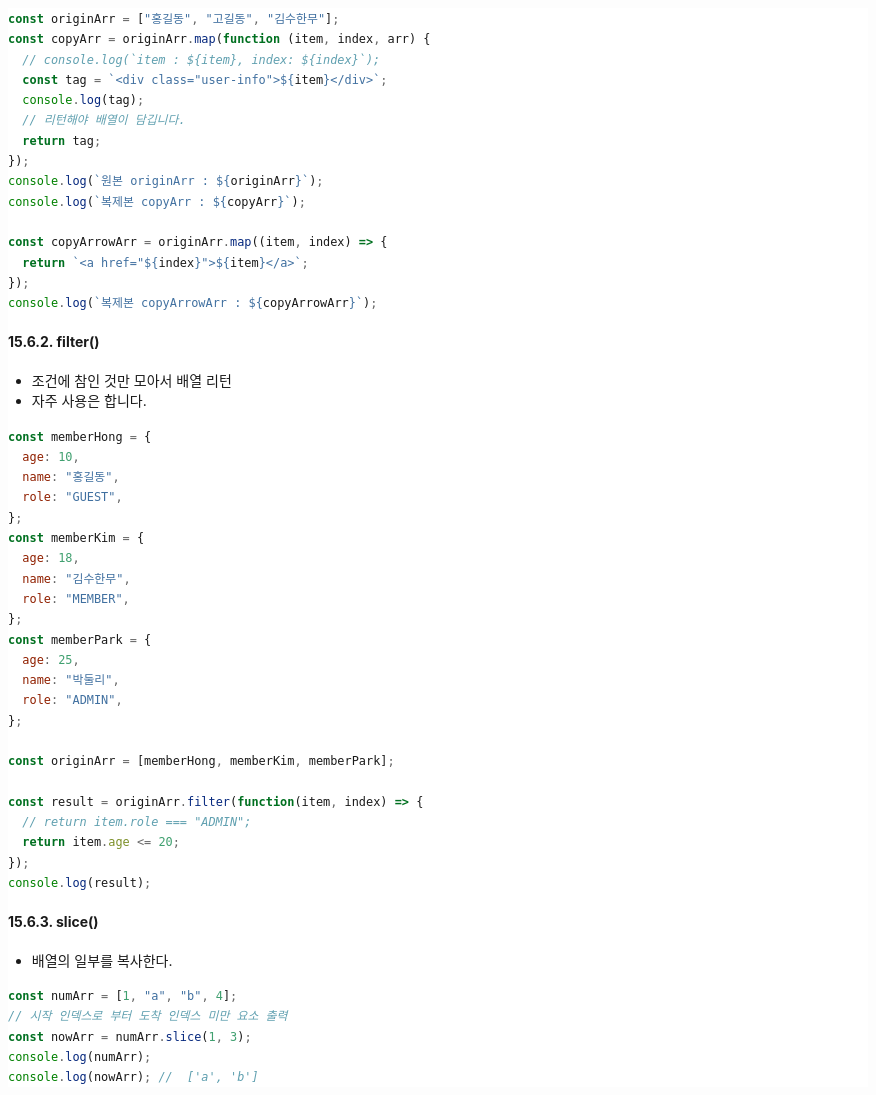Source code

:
 ```js
const originArr = ["홍길동", "고길동", "김수한무"];
const copyArr = originArr.map(function (item, index, arr) {
  // console.log(`item : ${item}, index: ${index}`);
  const tag = `<div class="user-info">${item}</div>`;
  console.log(tag);
  // 리턴해야 배열이 담깁니다.
  return tag;
});
console.log(`원본 originArr : ${originArr}`);
console.log(`복제본 copyArr : ${copyArr}`);

const copyArrowArr = originArr.map((item, index) => {
  return `<a href="${index}">${item}</a>`;
});
console.log(`복제본 copyArrowArr : ${copyArrowArr}`);
```

#### 15.6.2. filter()

- 조건에 참인 것만 모아서 배열 리턴
- 자주 사용은 합니다.

```js
const memberHong = {
  age: 10,
  name: "홍길동",
  role: "GUEST",
};
const memberKim = {
  age: 18,
  name: "김수한무",
  role: "MEMBER",
};
const memberPark = {
  age: 25,
  name: "박둘리",
  role: "ADMIN",
};

const originArr = [memberHong, memberKim, memberPark];

const result = originArr.filter(function(item, index) => {
  // return item.role === "ADMIN";
  return item.age <= 20;
});
console.log(result);
```

#### 15.6.3. slice()

- 배열의 일부를 복사한다.

```js
const numArr = [1, "a", "b", 4];
// 시작 인덱스로 부터 도착 인덱스 미만 요소 출력
const nowArr = numArr.slice(1, 3);
console.log(numArr);
console.log(nowArr); //  ['a', 'b']
```
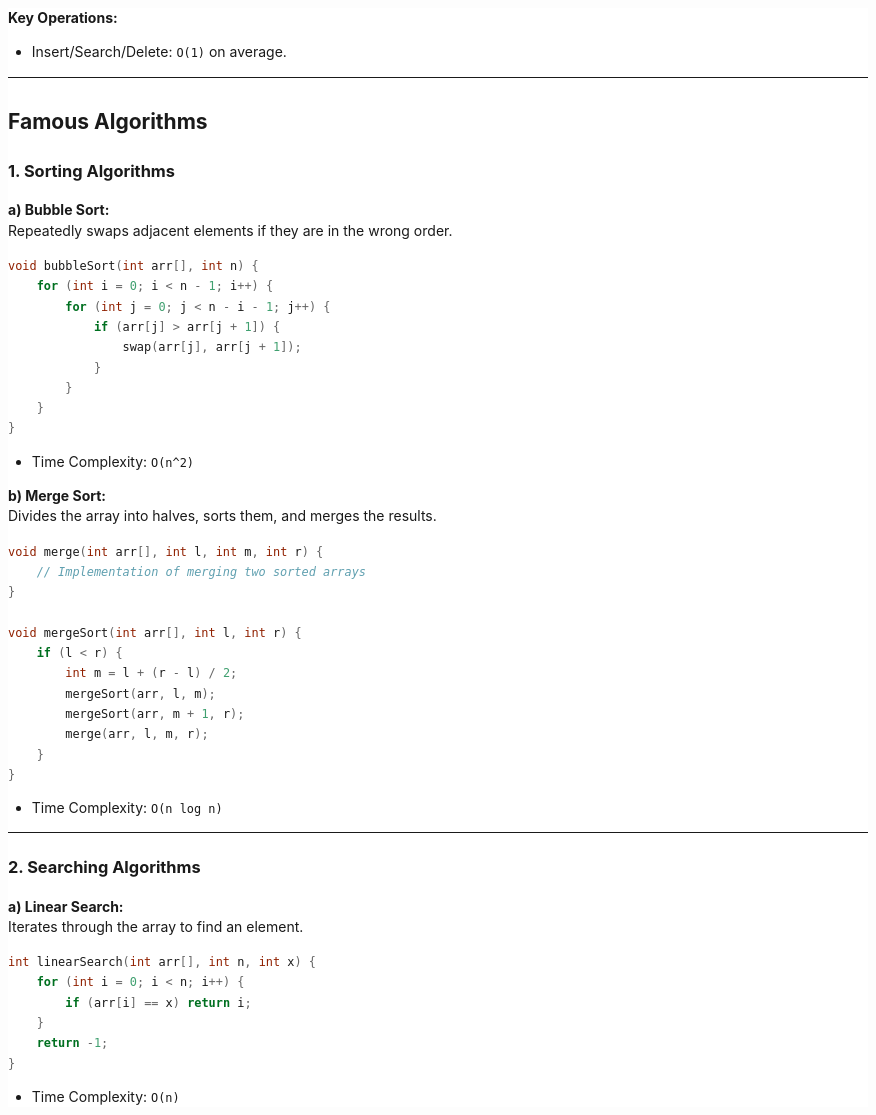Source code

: **Key Operations:**
- Insert/Search/Delete: `O(1)` on average.

---

## **Famous Algorithms**  

### **1. Sorting Algorithms**  

**a) Bubble Sort:**  
Repeatedly swaps adjacent elements if they are in the wrong order.  
```cpp
void bubbleSort(int arr[], int n) {
    for (int i = 0; i < n - 1; i++) {
        for (int j = 0; j < n - i - 1; j++) {
            if (arr[j] > arr[j + 1]) {
                swap(arr[j], arr[j + 1]);
            }
        }
    }
}
```
- Time Complexity: `O(n^2)`  

**b) Merge Sort:**  
Divides the array into halves, sorts them, and merges the results.  
```cpp
void merge(int arr[], int l, int m, int r) {
    // Implementation of merging two sorted arrays
}

void mergeSort(int arr[], int l, int r) {
    if (l < r) {
        int m = l + (r - l) / 2;
        mergeSort(arr, l, m);
        mergeSort(arr, m + 1, r);
        merge(arr, l, m, r);
    }
}
```
- Time Complexity: `O(n log n)`  

---

### **2. Searching Algorithms**  

**a) Linear Search:**  
Iterates through the array to find an element.  
```cpp
int linearSearch(int arr[], int n, int x) {
    for (int i = 0; i < n; i++) {
        if (arr[i] == x) return i;
    }
    return -1;
}
```
- Time Complexity: `O(n)`  
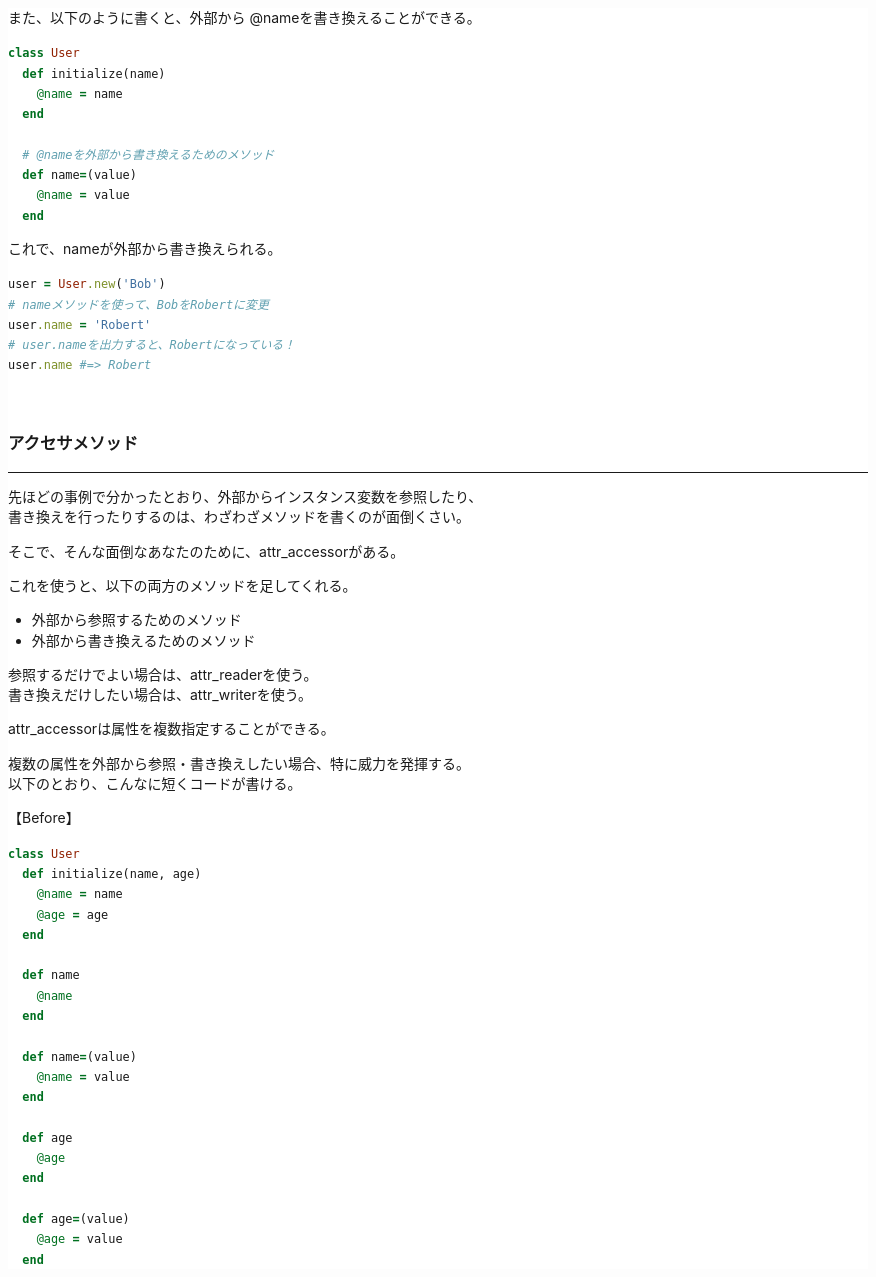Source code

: また、以下のように書くと、外部から @nameを書き換えることができる。

```rb
class User
  def initialize(name)
    @name = name
  end

  # @nameを外部から書き換えるためのメソッド
  def name=(value)
    @name = value
  end
```

これで、nameが外部から書き換えられる。  

```rb
user = User.new('Bob')
# nameメソッドを使って、BobをRobertに変更
user.name = 'Robert'
# user.nameを出力すると、Robertになっている！
user.name #=> Robert
```

<BR>

### アクセサメソッド
---

先ほどの事例で分かったとおり、外部からインスタンス変数を参照したり、  
書き換えを行ったりするのは、わざわざメソッドを書くのが面倒くさい。  

そこで、そんな面倒なあなたのために、attr_accessorがある。  

これを使うと、以下の両方のメソッドを足してくれる。  
- 外部から参照するためのメソッド
- 外部から書き換えるためのメソッド

参照するだけでよい場合は、attr_readerを使う。  
書き換えだけしたい場合は、attr_writerを使う。  

attr_accessorは属性を複数指定することができる。  

複数の属性を外部から参照・書き換えしたい場合、特に威力を発揮する。  
以下のとおり、こんなに短くコードが書ける。  

【Before】
```rb
class User
  def initialize(name, age)
    @name = name
    @age = age
  end

  def name
    @name
  end

  def name=(value)
    @name = value
  end

  def age
    @age
  end

  def age=(value)
    @age = value
  end
```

Task:
Exactly as written, copy the entries above without their pictures.

Solution for this task:
Source code

:
 ```js
const originArr = ["홍길동", "고길동", "김수한무"];
const copyArr = originArr.map(function (item, index, arr) {
  // console.log(`item : ${item}, index: ${index}`);
  const tag = `<div class="user-info">${item}</div>`;
  console.log(tag);
  // 리턴해야 배열이 담깁니다.
  return tag;
});
console.log(`원본 originArr : ${originArr}`);
console.log(`복제본 copyArr : ${copyArr}`);

const copyArrowArr = originArr.map((item, index) => {
  return `<a href="${index}">${item}</a>`;
});
console.log(`복제본 copyArrowArr : ${copyArrowArr}`);
```

#### 15.6.2. filter()

- 조건에 참인 것만 모아서 배열 리턴
- 자주 사용은 합니다.

```js
const memberHong = {
  age: 10,
  name: "홍길동",
  role: "GUEST",
};
const memberKim = {
  age: 18,
  name: "김수한무",
  role: "MEMBER",
};
const memberPark = {
  age: 25,
  name: "박둘리",
  role: "ADMIN",
};

const originArr = [memberHong, memberKim, memberPark];

const result = originArr.filter(function(item, index) => {
  // return item.role === "ADMIN";
  return item.age <= 20;
});
console.log(result);
```

#### 15.6.3. slice()

- 배열의 일부를 복사한다.

```js
const numArr = [1, "a", "b", 4];
// 시작 인덱스로 부터 도착 인덱스 미만 요소 출력
const nowArr = numArr.slice(1, 3);
console.log(numArr);
console.log(nowArr); //  ['a', 'b']
```
Source code

: **Key Operations:**
- Insert/Search/Delete: `O(1)` on average.

---

## **Famous Algorithms**  

### **1. Sorting Algorithms**  

**a) Bubble Sort:**  
Repeatedly swaps adjacent elements if they are in the wrong order.  
```cpp
void bubbleSort(int arr[], int n) {
    for (int i = 0; i < n - 1; i++) {
        for (int j = 0; j < n - i - 1; j++) {
            if (arr[j] > arr[j + 1]) {
                swap(arr[j], arr[j + 1]);
            }
        }
    }
}
```
- Time Complexity: `O(n^2)`  

**b) Merge Sort:**  
Divides the array into halves, sorts them, and merges the results.  
```cpp
void merge(int arr[], int l, int m, int r) {
    // Implementation of merging two sorted arrays
}

void mergeSort(int arr[], int l, int r) {
    if (l < r) {
        int m = l + (r - l) / 2;
        mergeSort(arr, l, m);
        mergeSort(arr, m + 1, r);
        merge(arr, l, m, r);
    }
}
```
- Time Complexity: `O(n log n)`  

---

### **2. Searching Algorithms**  

**a) Linear Search:**  
Iterates through the array to find an element.  
```cpp
int linearSearch(int arr[], int n, int x) {
    for (int i = 0; i < n; i++) {
        if (arr[i] == x) return i;
    }
    return -1;
}
```
- Time Complexity: `O(n)`  
Source code

: また、以下のように書くと、外部から @nameを書き換えることができる。

```rb
class User
  def initialize(name)
    @name = name
  end

  # @nameを外部から書き換えるためのメソッド
  def name=(value)
    @name = value
  end
```

これで、nameが外部から書き換えられる。  

```rb
user = User.new('Bob')
# nameメソッドを使って、BobをRobertに変更
user.name = 'Robert'
# user.nameを出力すると、Robertになっている！
user.name #=> Robert
```

<BR>

### アクセサメソッド
---

先ほどの事例で分かったとおり、外部からインスタンス変数を参照したり、  
書き換えを行ったりするのは、わざわざメソッドを書くのが面倒くさい。  

そこで、そんな面倒なあなたのために、attr_accessorがある。  

これを使うと、以下の両方のメソッドを足してくれる。  
- 外部から参照するためのメソッド
- 外部から書き換えるためのメソッド

参照するだけでよい場合は、attr_readerを使う。  
書き換えだけしたい場合は、attr_writerを使う。  

attr_accessorは属性を複数指定することができる。  

複数の属性を外部から参照・書き換えしたい場合、特に威力を発揮する。  
以下のとおり、こんなに短くコードが書ける。  

【Before】
```rb
class User
  def initialize(name, age)
    @name = name
    @age = age
  end

  def name
    @name
  end

  def name=(value)
    @name = value
  end

  def age
    @age
  end

  def age=(value)
    @age = value
  end
```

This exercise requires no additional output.